1919年創業のキユーピーは58年に日本初のドレッシング「フレンチドレッシング(赤)」を発売しました。

以後も、「中華ドレッシング」や「1000アイランドドレッシング」などを展開、サラダが少しずつ食卓に浸透していく中、ドレッシングのリーディングメーカーとして市場を牽引していました。

ところが'89年、競合メーカーからノンオイルの和風が登場し、市場を席巻するんです。単品シェア1位も奪われてしまい、当社が'90年代に挑み続けたのは、自分たちのオリジナルな唯一無二の商品づくりでした。

そんな中、コーヒーを淹れるのを趣味にしていた開発者がひらめくんです。焙煎したてのコーヒーは香りがいい。これをごまに転用できないか、と。ただ、ごまを深煎りするとアクセントが強すぎる。そこで乳化タイプのドレッシングにして味をマイルドにすることにしました。

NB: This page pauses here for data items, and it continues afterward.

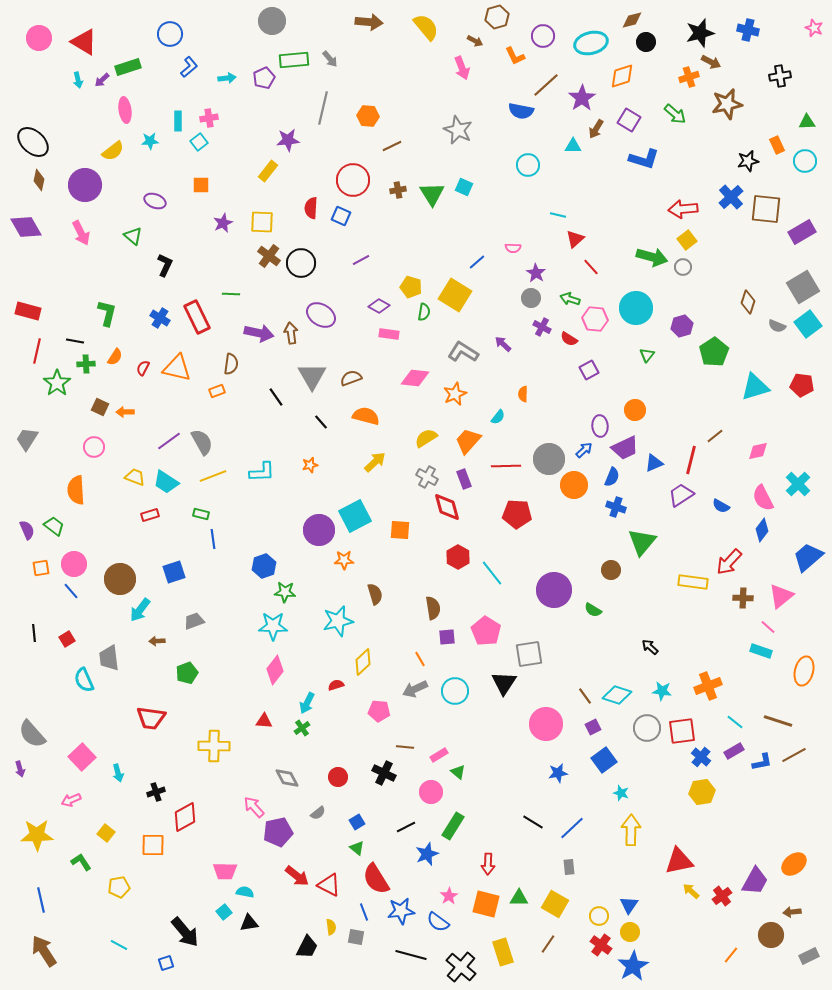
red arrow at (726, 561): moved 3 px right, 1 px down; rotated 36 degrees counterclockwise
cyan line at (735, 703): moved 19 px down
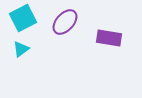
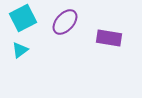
cyan triangle: moved 1 px left, 1 px down
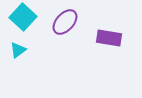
cyan square: moved 1 px up; rotated 20 degrees counterclockwise
cyan triangle: moved 2 px left
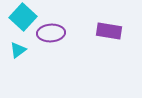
purple ellipse: moved 14 px left, 11 px down; rotated 44 degrees clockwise
purple rectangle: moved 7 px up
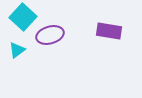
purple ellipse: moved 1 px left, 2 px down; rotated 12 degrees counterclockwise
cyan triangle: moved 1 px left
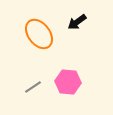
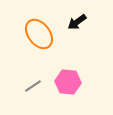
gray line: moved 1 px up
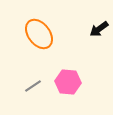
black arrow: moved 22 px right, 7 px down
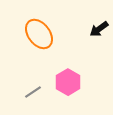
pink hexagon: rotated 25 degrees clockwise
gray line: moved 6 px down
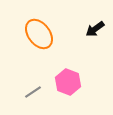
black arrow: moved 4 px left
pink hexagon: rotated 10 degrees counterclockwise
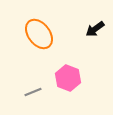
pink hexagon: moved 4 px up
gray line: rotated 12 degrees clockwise
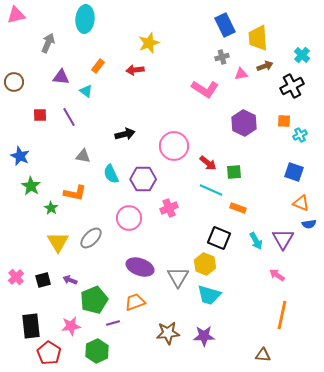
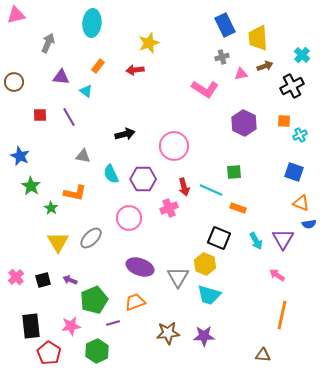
cyan ellipse at (85, 19): moved 7 px right, 4 px down
red arrow at (208, 163): moved 24 px left, 24 px down; rotated 36 degrees clockwise
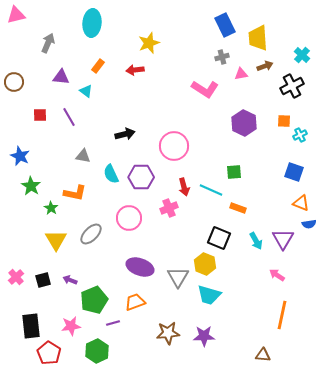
purple hexagon at (143, 179): moved 2 px left, 2 px up
gray ellipse at (91, 238): moved 4 px up
yellow triangle at (58, 242): moved 2 px left, 2 px up
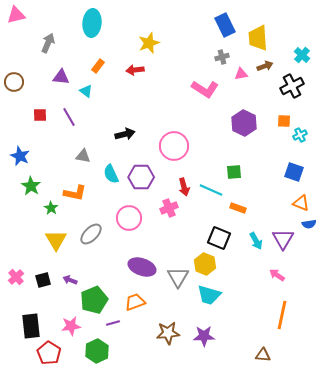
purple ellipse at (140, 267): moved 2 px right
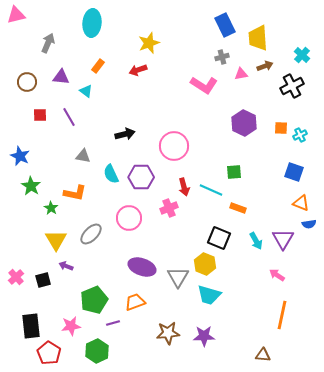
red arrow at (135, 70): moved 3 px right; rotated 12 degrees counterclockwise
brown circle at (14, 82): moved 13 px right
pink L-shape at (205, 89): moved 1 px left, 4 px up
orange square at (284, 121): moved 3 px left, 7 px down
purple arrow at (70, 280): moved 4 px left, 14 px up
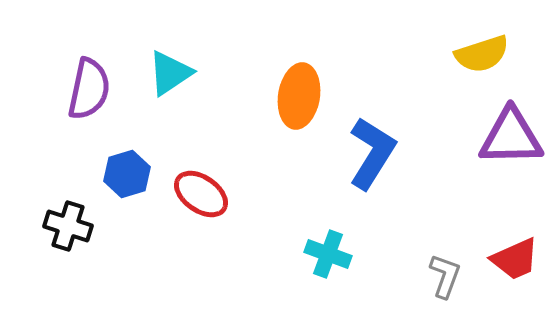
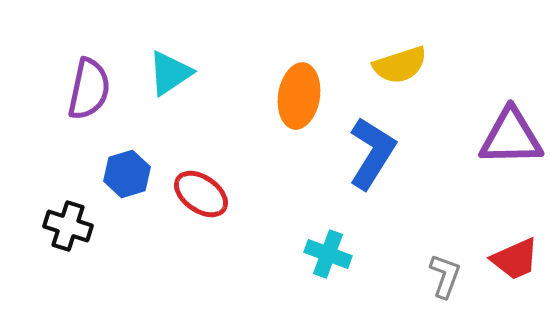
yellow semicircle: moved 82 px left, 11 px down
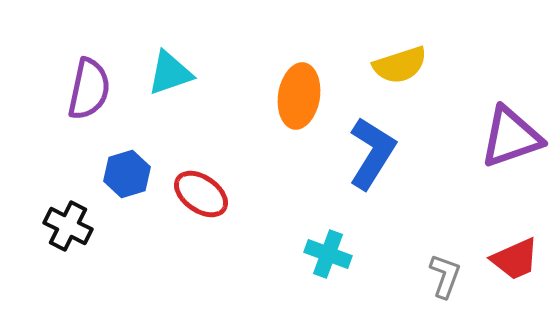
cyan triangle: rotated 15 degrees clockwise
purple triangle: rotated 18 degrees counterclockwise
black cross: rotated 9 degrees clockwise
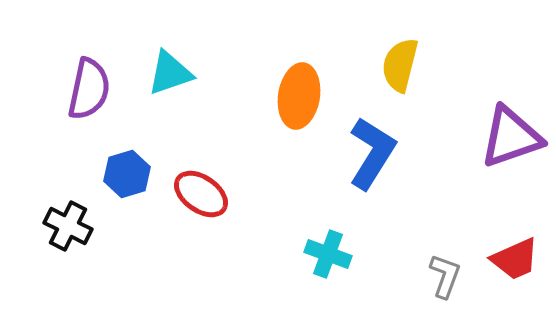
yellow semicircle: rotated 122 degrees clockwise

ごまはすった瞬間に最高の香りが出ますが、その香りはすぐになくなってしまいます。そこで「深く焙煎した香ばしいごまのすりたての香り立ち」をドレッシングに封じ込めることを思いついたんですね。 

約1年をかけてすった瞬間の香りを最高に楽しめる製法を開発。これには、環境面の幸運もありました。当時は研究開発が工場の敷地の中にあり、試作したものをその横にある工場に持っていって試験してみる、といったことがやりやすかったんです。

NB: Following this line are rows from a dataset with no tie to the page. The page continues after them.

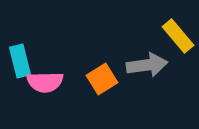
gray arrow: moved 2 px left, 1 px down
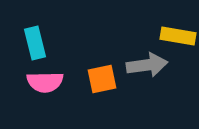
yellow rectangle: rotated 40 degrees counterclockwise
cyan rectangle: moved 15 px right, 18 px up
orange square: rotated 20 degrees clockwise
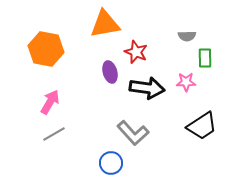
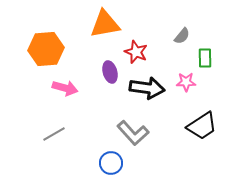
gray semicircle: moved 5 px left; rotated 48 degrees counterclockwise
orange hexagon: rotated 16 degrees counterclockwise
pink arrow: moved 15 px right, 14 px up; rotated 75 degrees clockwise
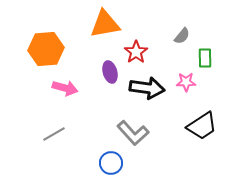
red star: rotated 15 degrees clockwise
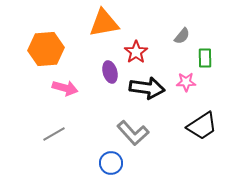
orange triangle: moved 1 px left, 1 px up
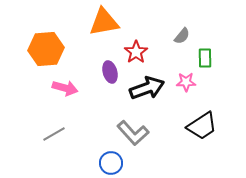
orange triangle: moved 1 px up
black arrow: rotated 28 degrees counterclockwise
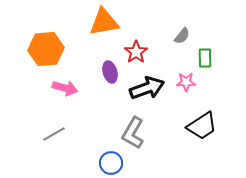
gray L-shape: rotated 72 degrees clockwise
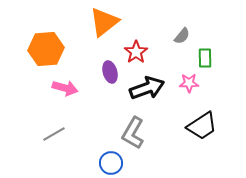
orange triangle: rotated 28 degrees counterclockwise
pink star: moved 3 px right, 1 px down
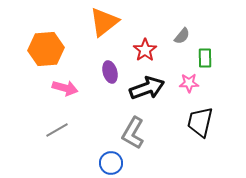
red star: moved 9 px right, 2 px up
black trapezoid: moved 2 px left, 4 px up; rotated 136 degrees clockwise
gray line: moved 3 px right, 4 px up
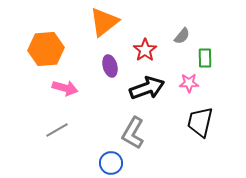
purple ellipse: moved 6 px up
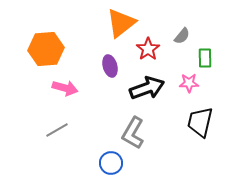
orange triangle: moved 17 px right, 1 px down
red star: moved 3 px right, 1 px up
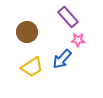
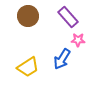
brown circle: moved 1 px right, 16 px up
blue arrow: rotated 10 degrees counterclockwise
yellow trapezoid: moved 4 px left
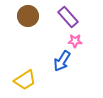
pink star: moved 3 px left, 1 px down
blue arrow: moved 2 px down
yellow trapezoid: moved 3 px left, 13 px down
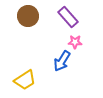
pink star: moved 1 px down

新しい設備を入れるとなると時間も費用もかかりますが、それが不要だった。また、工場の社員たちも「これは期待できる」と思いを一緒にしてくれたそうです。

試作品ができて2ヵ月ほどしたとき、たまたま開発者の同期の商品企画の担当者が研究所を訪ねてきました。

開発者の上司が何気なしに試作品のドレッシングを出したところ、商品開発担当者は驚いて「これ、今日の会議で出していいですか?」と聞いたのだそうです。そして実際に直後の会議で、あっという間に決まった。

一口食べて「なんだ、これは!」と思わせる力がやっぱりあったんだと思います。まず'99年に業務用が、'00年に家庭用が発売になり、一気にシェアを伸ばすんです。

「サラダを食べられるようになりました」

私は当時、高校生だったんですが、家で食べたときのことを今も覚えています。まったく見たことがなかったごまを使ったドレッシング。これなら野菜を食べられるな、と思いました。野菜自体を好んで食べない私がサラダを好んで食べるようになったのはこの商品との出会いがきっかけといっても過言ではありません。

今はあらゆるカテゴリーが成熟してきて、お客様ニーズも細分化しているところがありますが、'00年代の初頭は、まだまだ世の中になかったものが爆発的にヒットする時代でした。

深煎りした乳化タイプの胡麻のドレッシングというのは、「なんだ、これは」という驚きをもたらしたんだと思います。

ドレッシングは、一人一人の好みに合わせて楽しむ調味料で、酸味や塩味、辛みなどの特徴が強いため好き嫌いが分かれがちな商品なんです。でも、「深ごま」はどんな世代からも「これなら食べられる」と支持されたんですね。子どもが野菜を食べられるようになった、という声は今も多いです。